Households with prepayment meters pay up to £250 more in energy bills

Elderly woman using a quantum key prepayment electricity meter paying for gas as you use it
Prepayment energy customers could save up to £250 if they had access to better tariffs, according to the Competition and Markets Authority. Photograph: EM Welch/Rex Features

Customers on prepayment energy meters would be able to save up to £250 by switching supplier if tariffs were as competitively priced as those available to households paying by direct debit, the competition watchdog has found.

Prepayment customers, who tend to be less well-off households and those in rented accommodation, pay in advance for their gas and electricity rather than after it has been supplied.
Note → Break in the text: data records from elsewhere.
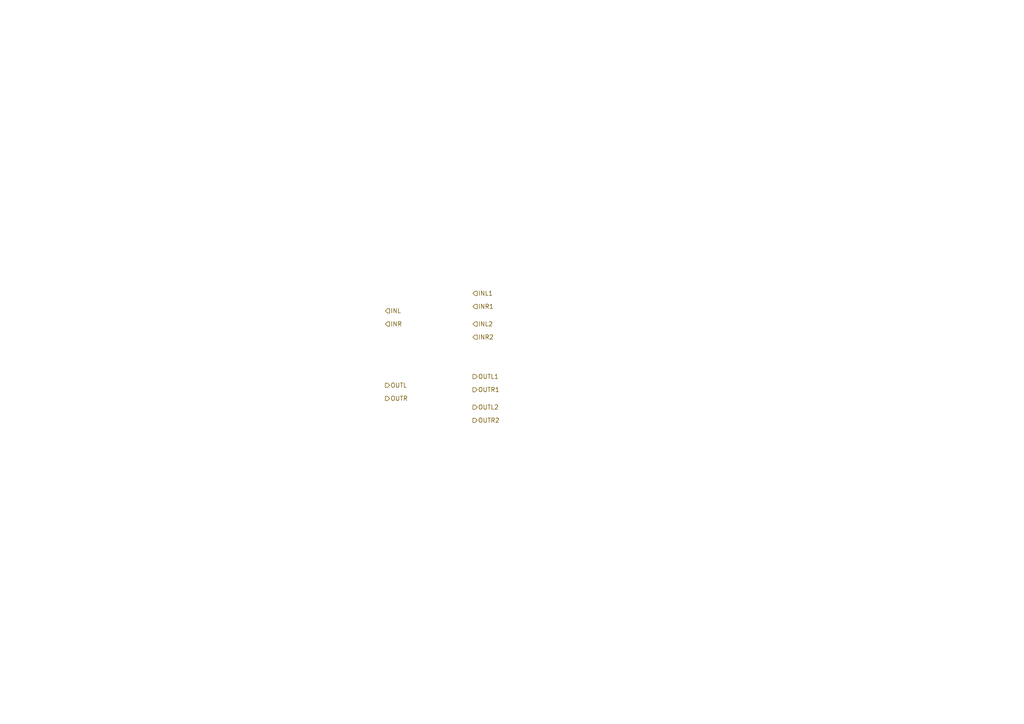
<source format=kicad_sch>
(kicad_sch (version 20211123) (generator eeschema)

  (uuid 6c45686b-5664-4e47-b977-5141419bdd1b)

  (paper "A4")

  


  (hierarchical_label "INL" (shape input) (at 111.76 90.17 0)
    (effects (font (size 1.27 1.27)) (justify left))
    (uuid 13f953b4-9237-4c33-aafd-3d349b7fc39a)
  )
  (hierarchical_label "OUTL2" (shape output) (at 137.16 118.11 0)
    (effects (font (size 1.27 1.27)) (justify left))
    (uuid 20f45ad6-bfb3-40c9-968f-ceda69a47e39)
  )
  (hierarchical_label "INR2" (shape input) (at 137.16 97.79 0)
    (effects (font (size 1.27 1.27)) (justify left))
    (uuid 37657bd4-0d5a-4393-8964-1c7edc9560b6)
  )
  (hierarchical_label "INR1" (shape input) (at 137.16 88.9 0)
    (effects (font (size 1.27 1.27)) (justify left))
    (uuid 50731abd-c0bb-4e47-99a3-0d1b0d867670)
  )
  (hierarchical_label "INL2" (shape input) (at 137.16 93.98 0)
    (effects (font (size 1.27 1.27)) (justify left))
    (uuid 51c70ca6-9eb3-43a6-ad5c-10ba6e3167ac)
  )
  (hierarchical_label "OUTR2" (shape output) (at 137.16 121.92 0)
    (effects (font (size 1.27 1.27)) (justify left))
    (uuid 58cea638-44b9-40c4-8141-74437e210dc3)
  )
  (hierarchical_label "INR" (shape input) (at 111.76 93.98 0)
    (effects (font (size 1.27 1.27)) (justify left))
    (uuid 5fc51a70-1593-41d4-ae29-73b6362ec61c)
  )
  (hierarchical_label "INL1" (shape input) (at 137.16 85.09 0)
    (effects (font (size 1.27 1.27)) (justify left))
    (uuid 7bf64147-5e3b-46b4-9a17-215ef08e1379)
  )
  (hierarchical_label "OUTR1" (shape output) (at 137.16 113.03 0)
    (effects (font (size 1.27 1.27)) (justify left))
    (uuid 95351f58-880b-4b66-b388-b450bb0aad3d)
  )
  (hierarchical_label "OUTR" (shape output) (at 111.76 115.57 0)
    (effects (font (size 1.27 1.27)) (justify left))
    (uuid ce4e1bac-970b-4f56-babf-05b5e2dc41dc)
  )
  (hierarchical_label "OUTL" (shape output) (at 111.76 111.76 0)
    (effects (font (size 1.27 1.27)) (justify left))
    (uuid d24d27b7-e8cf-4ac0-bdce-b9b69eaaf1bc)
  )
  (hierarchical_label "OUTL1" (shape output) (at 137.16 109.22 0)
    (effects (font (size 1.27 1.27)) (justify left))
    (uuid fa3a371e-d390-41f6-b13b-3589a77bd8d8)
  )
)

</source>
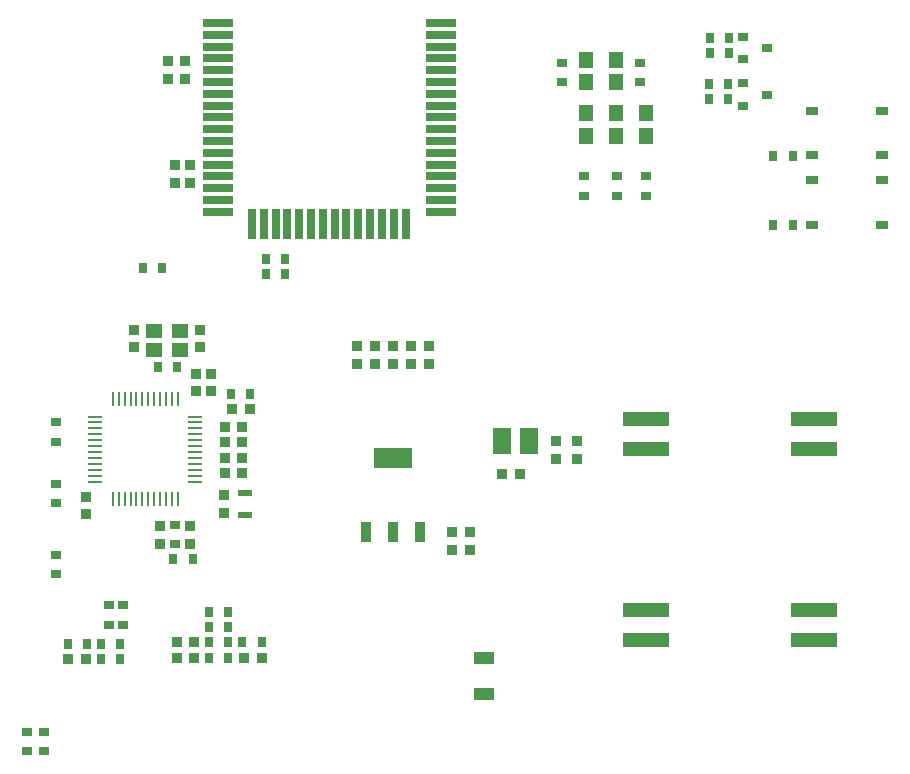
<source format=gtp>
G04*
G04 #@! TF.GenerationSoftware,Altium Limited,Altium Designer,21.6.4 (81)*
G04*
G04 Layer_Color=8421504*
%FSLAX25Y25*%
%MOIN*%
G70*
G04*
G04 #@! TF.SameCoordinates,467C343A-BF68-42E8-BDDD-2ABA41F160E8*
G04*
G04*
G04 #@! TF.FilePolarity,Positive*
G04*
G01*
G75*
%ADD15R,0.03347X0.02756*%
%ADD16R,0.03740X0.03740*%
%ADD17R,0.02756X0.03347*%
%ADD18R,0.03740X0.03740*%
%ADD19R,0.02953X0.10000*%
%ADD20R,0.10000X0.02953*%
%ADD21R,0.04528X0.05315*%
%ADD22R,0.01000X0.04500*%
%ADD23R,0.04500X0.01000*%
%ADD24R,0.05512X0.04528*%
%ADD25R,0.06122X0.09080*%
G04:AMPARAMS|DCode=26|XSize=125.98mil|YSize=68.9mil|CornerRadius=2.07mil|HoleSize=0mil|Usage=FLASHONLY|Rotation=180.000|XOffset=0mil|YOffset=0mil|HoleType=Round|Shape=RoundedRectangle|*
%AMROUNDEDRECTD26*
21,1,0.12598,0.06476,0,0,180.0*
21,1,0.12185,0.06890,0,0,180.0*
1,1,0.00413,-0.06093,0.03238*
1,1,0.00413,0.06093,0.03238*
1,1,0.00413,0.06093,-0.03238*
1,1,0.00413,-0.06093,-0.03238*
%
%ADD26ROUNDEDRECTD26*%
G04:AMPARAMS|DCode=27|XSize=35.43mil|YSize=68.9mil|CornerRadius=1.95mil|HoleSize=0mil|Usage=FLASHONLY|Rotation=180.000|XOffset=0mil|YOffset=0mil|HoleType=Round|Shape=RoundedRectangle|*
%AMROUNDEDRECTD27*
21,1,0.03543,0.06500,0,0,180.0*
21,1,0.03154,0.06890,0,0,180.0*
1,1,0.00390,-0.01577,0.03250*
1,1,0.00390,0.01577,0.03250*
1,1,0.00390,0.01577,-0.03250*
1,1,0.00390,-0.01577,-0.03250*
%
%ADD27ROUNDEDRECTD27*%
%ADD28R,0.15748X0.04921*%
%ADD29R,0.04921X0.02362*%
%ADD30R,0.03937X0.02953*%
%ADD31R,0.03543X0.03150*%
%ADD32R,0.06890X0.04331*%
D15*
X99000Y243252D02*
D03*
Y249748D02*
D03*
X116413Y188764D02*
D03*
Y182268D02*
D03*
X121110Y182252D02*
D03*
Y188748D02*
D03*
X98925Y205520D02*
D03*
Y199024D02*
D03*
X99000Y229248D02*
D03*
Y222752D02*
D03*
X295500Y325252D02*
D03*
Y331748D02*
D03*
X138500Y215461D02*
D03*
Y208965D02*
D03*
X95000Y146476D02*
D03*
Y139980D02*
D03*
X89075D02*
D03*
Y146476D02*
D03*
X293500Y369496D02*
D03*
Y363000D02*
D03*
X267500Y369496D02*
D03*
Y363000D02*
D03*
X286000Y325252D02*
D03*
Y331748D02*
D03*
X275000Y325252D02*
D03*
Y331748D02*
D03*
D16*
X138500Y329547D02*
D03*
Y335453D02*
D03*
X147000Y274638D02*
D03*
Y280543D02*
D03*
X125000D02*
D03*
Y274638D02*
D03*
X237000Y207063D02*
D03*
Y212968D02*
D03*
X230772Y207063D02*
D03*
Y212968D02*
D03*
X272500Y237563D02*
D03*
Y243468D02*
D03*
X265500Y237563D02*
D03*
Y243468D02*
D03*
X205072Y275131D02*
D03*
Y269226D02*
D03*
X199072Y275131D02*
D03*
Y269226D02*
D03*
X217072Y275131D02*
D03*
Y269226D02*
D03*
X223072Y275131D02*
D03*
Y269226D02*
D03*
X211072Y275131D02*
D03*
Y269226D02*
D03*
X155000Y219547D02*
D03*
Y225453D02*
D03*
X133500Y214968D02*
D03*
Y209063D02*
D03*
X143500Y214968D02*
D03*
Y209063D02*
D03*
X109000Y219000D02*
D03*
Y224905D02*
D03*
X145500Y260032D02*
D03*
Y265937D02*
D03*
X150500Y260032D02*
D03*
Y265937D02*
D03*
X143500Y335453D02*
D03*
Y329547D02*
D03*
D17*
X149752Y186500D02*
D03*
X156248D02*
D03*
X149752Y181500D02*
D03*
X156248D02*
D03*
Y176303D02*
D03*
X149752D02*
D03*
Y171197D02*
D03*
X156248D02*
D03*
X161000Y176303D02*
D03*
X167496D02*
D03*
X120248Y175909D02*
D03*
X113752D02*
D03*
Y170925D02*
D03*
X120248D02*
D03*
X102752Y175909D02*
D03*
X109248D02*
D03*
X168752Y304000D02*
D03*
X175248D02*
D03*
X168752Y299000D02*
D03*
X175248D02*
D03*
X139248Y268000D02*
D03*
X132752D02*
D03*
X344500Y315500D02*
D03*
X338004D02*
D03*
Y338500D02*
D03*
X344500D02*
D03*
X144500Y204000D02*
D03*
X138004D02*
D03*
X157055Y259000D02*
D03*
X163551D02*
D03*
X316468Y357397D02*
D03*
X322964D02*
D03*
Y362397D02*
D03*
X316468D02*
D03*
X323275Y377897D02*
D03*
X316779D02*
D03*
X316783Y372897D02*
D03*
X323279D02*
D03*
X127752Y301000D02*
D03*
X134248D02*
D03*
D18*
X139047Y176500D02*
D03*
X144953D02*
D03*
X139047Y171000D02*
D03*
X144953D02*
D03*
X167398D02*
D03*
X161492D02*
D03*
X102850Y170728D02*
D03*
X108756D02*
D03*
X253468Y232500D02*
D03*
X247563D02*
D03*
X157547Y254000D02*
D03*
X163453D02*
D03*
X155063Y237694D02*
D03*
X160968D02*
D03*
X155063Y232889D02*
D03*
X160968D02*
D03*
X155063Y248160D02*
D03*
X160968D02*
D03*
X155063Y243000D02*
D03*
X160968D02*
D03*
X141937Y370000D02*
D03*
X136031D02*
D03*
X141937Y364000D02*
D03*
X136031D02*
D03*
D19*
X215362Y315921D02*
D03*
X211425D02*
D03*
X199614D02*
D03*
X203551D02*
D03*
X207488D02*
D03*
X187803D02*
D03*
X191740D02*
D03*
X195677D02*
D03*
X175992D02*
D03*
X179929D02*
D03*
X183866D02*
D03*
X172055D02*
D03*
X168118D02*
D03*
X164181D02*
D03*
D20*
X153000Y339504D02*
D03*
Y343441D02*
D03*
Y347378D02*
D03*
Y351315D02*
D03*
Y355252D02*
D03*
Y359189D02*
D03*
Y363126D02*
D03*
Y367063D02*
D03*
Y371000D02*
D03*
Y374937D02*
D03*
Y378874D02*
D03*
Y382811D02*
D03*
X227055Y343441D02*
D03*
Y339504D02*
D03*
Y335567D02*
D03*
Y331630D02*
D03*
Y327693D02*
D03*
Y323756D02*
D03*
Y319819D02*
D03*
X153000D02*
D03*
Y323756D02*
D03*
Y327693D02*
D03*
Y331630D02*
D03*
Y335567D02*
D03*
X227055Y347378D02*
D03*
Y351315D02*
D03*
Y355252D02*
D03*
Y359189D02*
D03*
Y363126D02*
D03*
Y367063D02*
D03*
Y371000D02*
D03*
Y374937D02*
D03*
Y378874D02*
D03*
Y382811D02*
D03*
D21*
X275395Y352731D02*
D03*
Y345251D02*
D03*
X295465D02*
D03*
Y352731D02*
D03*
X285430Y345251D02*
D03*
Y352731D02*
D03*
X285500Y370500D02*
D03*
Y363020D02*
D03*
X275465Y370500D02*
D03*
Y363020D02*
D03*
D22*
X117783Y224036D02*
D03*
X119752D02*
D03*
X121720D02*
D03*
X123689D02*
D03*
X125657D02*
D03*
X127626D02*
D03*
X129594D02*
D03*
X133531D02*
D03*
X135500D02*
D03*
X137468D02*
D03*
X139437D02*
D03*
Y257500D02*
D03*
X137468D02*
D03*
X135500D02*
D03*
X133531D02*
D03*
X131563D02*
D03*
X129594D02*
D03*
X127626D02*
D03*
X125657D02*
D03*
X123689D02*
D03*
X121720D02*
D03*
X119752D02*
D03*
X117783D02*
D03*
X131563Y224036D02*
D03*
D23*
X145342Y229941D02*
D03*
Y231910D02*
D03*
Y233878D02*
D03*
Y235847D02*
D03*
Y237815D02*
D03*
Y239784D02*
D03*
Y241752D02*
D03*
Y243721D02*
D03*
Y245689D02*
D03*
Y247658D02*
D03*
Y249626D02*
D03*
Y251595D02*
D03*
X111878D02*
D03*
Y249626D02*
D03*
Y247658D02*
D03*
Y245689D02*
D03*
Y243721D02*
D03*
Y241752D02*
D03*
Y239784D02*
D03*
Y237815D02*
D03*
Y235847D02*
D03*
Y233878D02*
D03*
Y231910D02*
D03*
Y229941D02*
D03*
D24*
X131669Y280150D02*
D03*
X140331D02*
D03*
Y273850D02*
D03*
X131669D02*
D03*
D25*
X256363Y243421D02*
D03*
X247500D02*
D03*
D26*
X211072Y237663D02*
D03*
D27*
X220127Y213056D02*
D03*
X211072D02*
D03*
X202017D02*
D03*
D28*
X351453Y250732D02*
D03*
Y240732D02*
D03*
Y187268D02*
D03*
Y177268D02*
D03*
X295547D02*
D03*
Y187268D02*
D03*
Y250732D02*
D03*
Y240732D02*
D03*
D29*
X162000Y226043D02*
D03*
Y218957D02*
D03*
D30*
X350689Y353500D02*
D03*
X374311D02*
D03*
X350689Y338736D02*
D03*
X374311D02*
D03*
X350689Y330382D02*
D03*
X374311D02*
D03*
X350689Y315618D02*
D03*
X374311D02*
D03*
D31*
X327842Y362637D02*
D03*
Y355157D02*
D03*
X335716Y358897D02*
D03*
X327842Y378137D02*
D03*
Y370657D02*
D03*
X335716Y374397D02*
D03*
D32*
X241500Y171004D02*
D03*
Y158996D02*
D03*
M02*

</source>
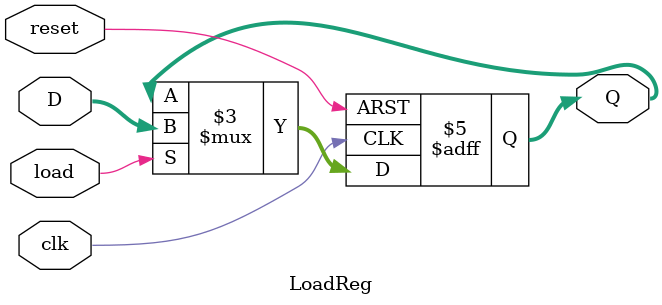
<source format=v>
`timescale 1ns / 1ps
/***************************************************************************
*
* Author: 	TrieuVy Le
* Filename: LoadReg 
* Date: 	Feb. 26, 2019
* Version:	1
*
* Notes:    The register allows data in to output only if load is enabled. 
* Otherwise data out is held at its previous value. Reset will zeros the array. 
*
***************************************************************************/
module LoadReg(clk, reset, load, D, Q);
	
	/**********************************************************************
	* Initilize input, output, and register used within the module.
	* Registers are to use non-blocking assignment. 
	* Always block to cycle the loop at positive edge of the clock. 
	* Continuous assignment to output the enabled data. 
	**********************************************************************/
	input 	      clk, reset, load;
	input [31:0]  D;
	
	output reg [31:0] Q;
	
	
	always @(posedge clk or posedge reset) begin
		if      (reset)  Q <= 32'h0;
		else if (load)   	  Q <= D;
		else 		        Q <= Q;
	end
	
endmodule

</source>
As part of an investigation into the energy market, the Competition and Markets Authority said energy suppliers faced “technical limitations” that limit their ability to innovate by offering suitable tariffs to these customers.

It added that suppliers’ incentives to compete for these customers were reduced due to actual and perceived higher costs to take them on, as well as the fact that some of them have existing debts.

“Consequently such customers don’t have the same access to cheaper tariffs as others, can’t switch and save money to the same degree, and therefore pay more,” the CMA said.

Around 15% of customers on prepayment meters are in debt to their supplier, and firms often switch accounts that have fallen behind with direct debit payments on to the meters to recover missed bills.

The watchdog analysed the tariffs available to prepayment customers who were switching suppliers and remaining on a meter, and found that suppliers were not offering competitively priced acquisition tariffs.

Switching to a direct debit tariff operated through a credit meter is the way for households to save, but only small numbers were doing so, it said.

Ofgem data showed that in 2014 around 130,000 electricity and 103,000 gas customers switched to credit meters – just 3% of all prepayment customers.

The CMA said it was considering remedies to fix the market, including removing barriers to switching, possible price controls and measures to prompt prepayment customers to switch by allowing other suppliers to contact them to offer better tariffs.